Das ungeborene Kind erkennt durchaus, dass es Glück hat, in Europa geboren zu werden und nicht etwa in Nordkorea. Freilich, statt Großbritannien hätte es auch das wohlhabende Norwegen sein können – seine erste Wahl – oder, der lukullischen Köstlichkeiten wegen, Italien oder Frankreich. In Nordkorea, so sinniert es, würden Freiheit und Essen doch sehr zu wünschen übriglassen.

„In so mancher langen, ruhigen Nacht“, so lesen wir weiter, „habe ich meiner Mutter einen heftigen Tritt verpasst.

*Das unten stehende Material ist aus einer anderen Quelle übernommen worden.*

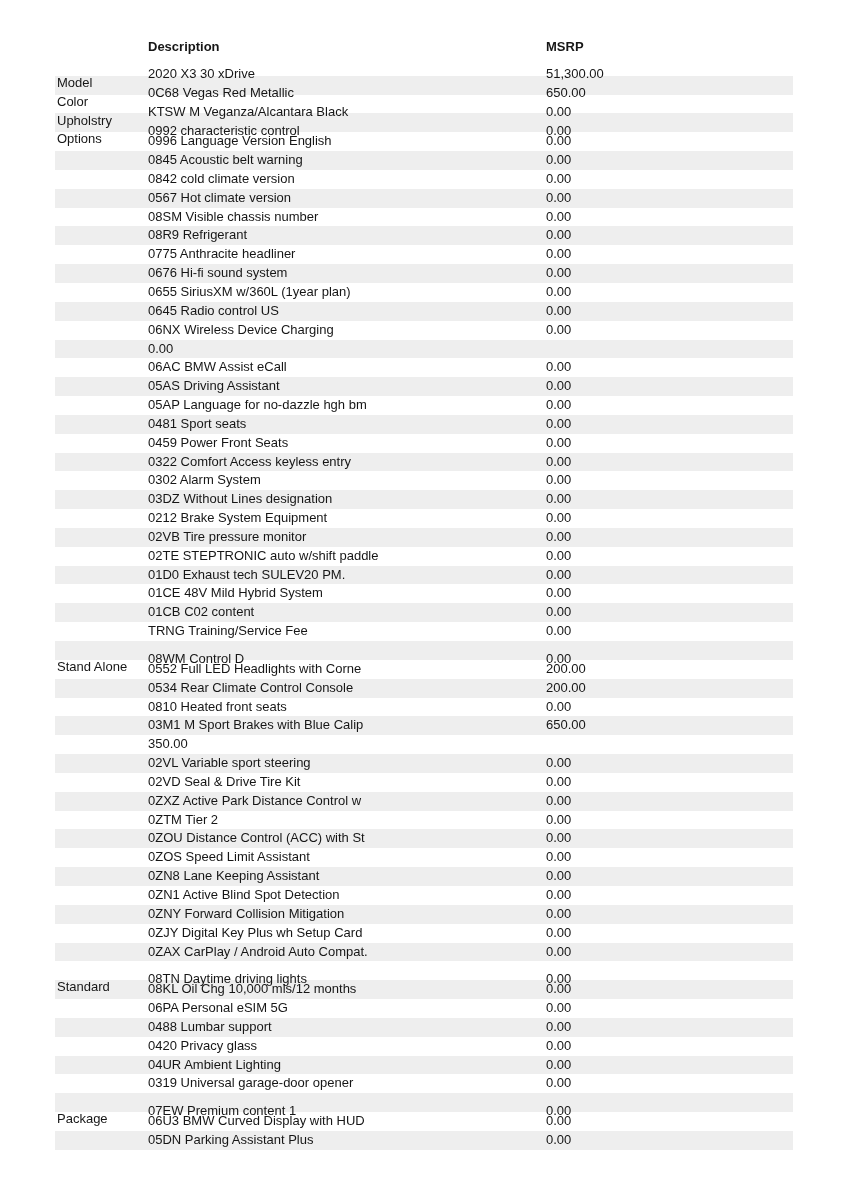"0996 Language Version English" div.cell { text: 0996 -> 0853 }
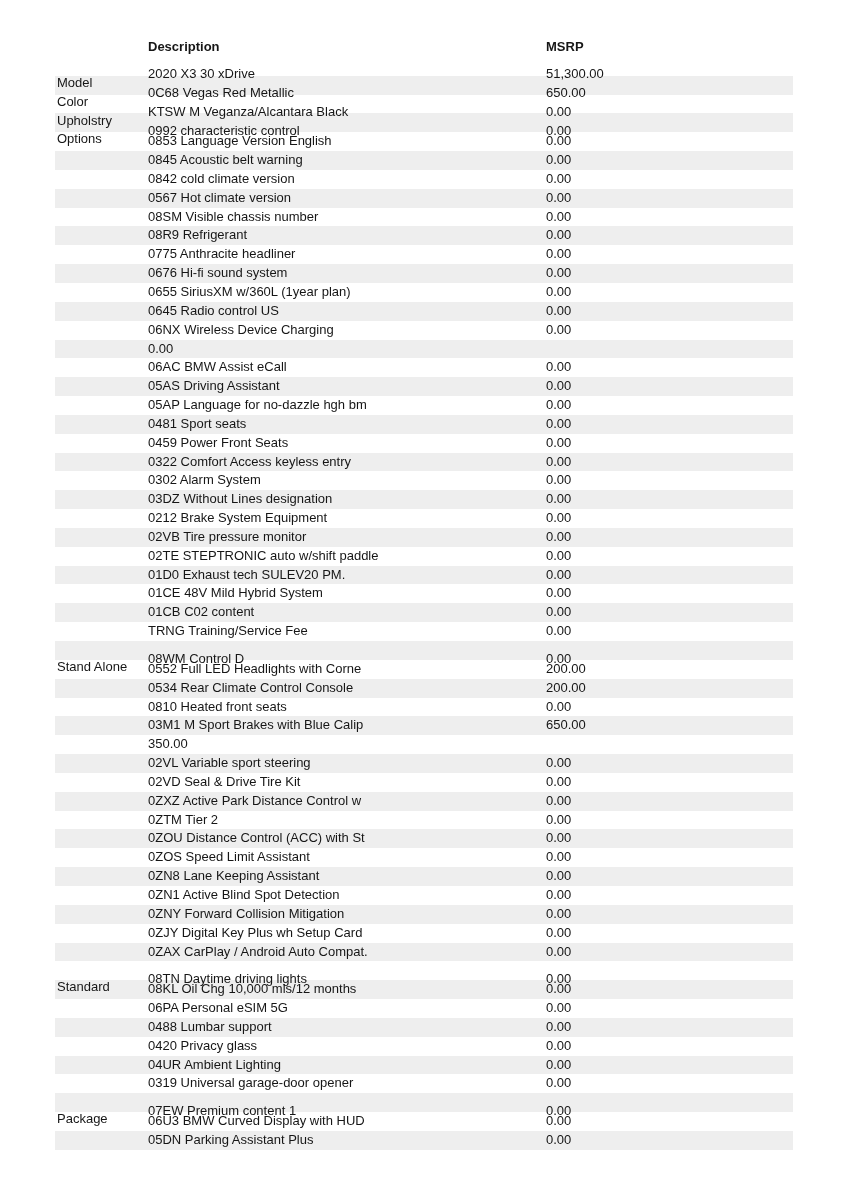"06AE BMW TeleServices" div.cell { html: none -> <div>06AE BMW TeleServices</div> }
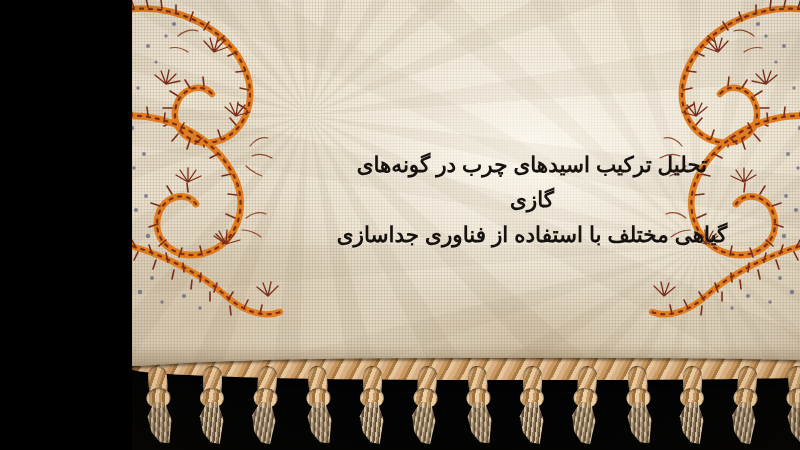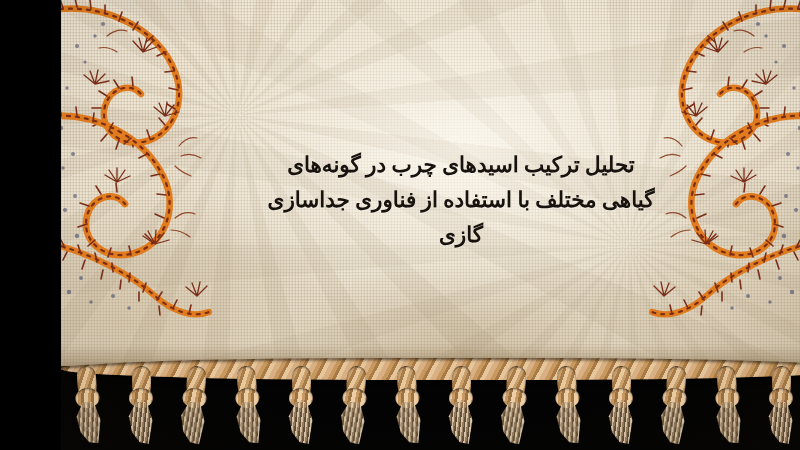"تحلیل ترکیب اسیدهای چرب در" #stage { font-family: Liberation Serif, serif -> Liberation Sans, sans-serif; width: 739px -> 668px }
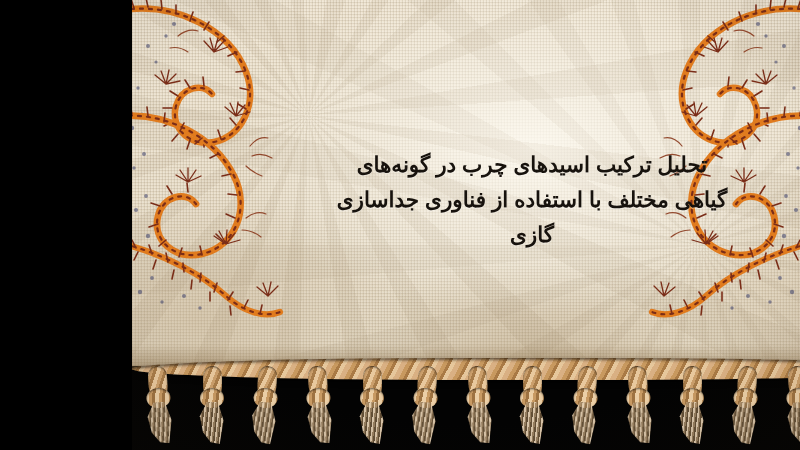"گیاهی مختلف با استفاده از" div.title-line { order: before "گازی" -> after "گازی" }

Sie wurde wach, konnte nicht wieder einschlafen und tastete nach dem Radio. Grausam, ich weiß, aber am Morgen waren wir beide besser informiert.“ Und bisweilen teilt sich der Erzähler ein Glas Wein mit der Mutter, „einen durch die Plazenta dekantierten Burgunder oder einen Sancerre.“

Wir erfahren, dass Trudy, die Mutter, mit John liiert ist, dem Kindsvater, einem wenig erfolgreichen Dichter und Verleger, dass sie aber auch ein Verhältnis mit einem gewissen Claude hat. Dieser Claude, so stellt sich heraus, ist ihr Schwager. Vor John verbirgt sie erfolgreich ihr Doppelleben. Allmählich erkennt der schlaue Fötus, dass Trudy und Claude einen Mord aus Habgier planen – die Tötung von John. Mit einer Giftmischung soll sein Papa ins Jenseits befördert werden und alles nach einem Suizid aussehen. Das will der kleine Kerl dann doch verhindern.

Die Geschichte ist geistreich, hat Witz und ist zu weiten Teilen der Monolog des noch nicht geborenen Kindes. Die Krimihandlung ist eher konventionell, altbekannt und ohne rechte Spannungselemente. Aber der Fötus entpuppt sich als leidenschaftlicher Weinliebhaber und bekennt sich zu einem pränatalen Alkoholproblem. Wann hatte man je einen Roman mit dieser Erzählperspektive, mit einem Ungeborenen als Protagonisten, das sich geistreich äußert, beinahe altklug philosophiert, genau beobachtet und edle Weine aus der Nabelschnur nuckelt?

Man darf hier gewiss keine allzu strengen Maßstäbe ansetzen und erkennt fraglos ein starkes satirisches Element in dieser Geschichte, die auch eine Adaption von Shakespeares Hamlet ist. Nachgerade grotesk mutet es an, wenn der Fötus eloquent, kenntnisreich und so klug wie ein Akademiker sinniert. Und wie kann ein Ungeborenes den Jahrgang und die Lage des konsumierten Weines ernuckeln, wie kann es bei diesem Konsum von Alkohol geistreich und schlau sein und nicht pränatal schwerst geschädigt?

Der kleine Kerl, soviel sei gesagt, kann Johns Tod nicht verhindern. Aber er setzt ein schlaues Mittel ein, um den Mord zu rächen, jetzt, wo die Polizei, die den Fall bereits als Selbsttötung zu den Akten legen will, ihre Ermittlungen wieder aufnimmt. „Claude steht zu seinem Verbrechen. Er ist ein Renaissance-Mensch, ein Machiavelli, ein Bösewicht alter Schule, der glaubt, er könne mit Mord ungeschoren davonkommen.“ Mit der fötalen Raffinesse im Bauch seiner Geliebten rechnete er nicht.

Ian McEwan: Nussschale. [Nutshell] Roman. Aus dem Englischen von Bernhard Robben. 288 Seiten. Diogenes Verlag, Zürich 2016. 22 Euro.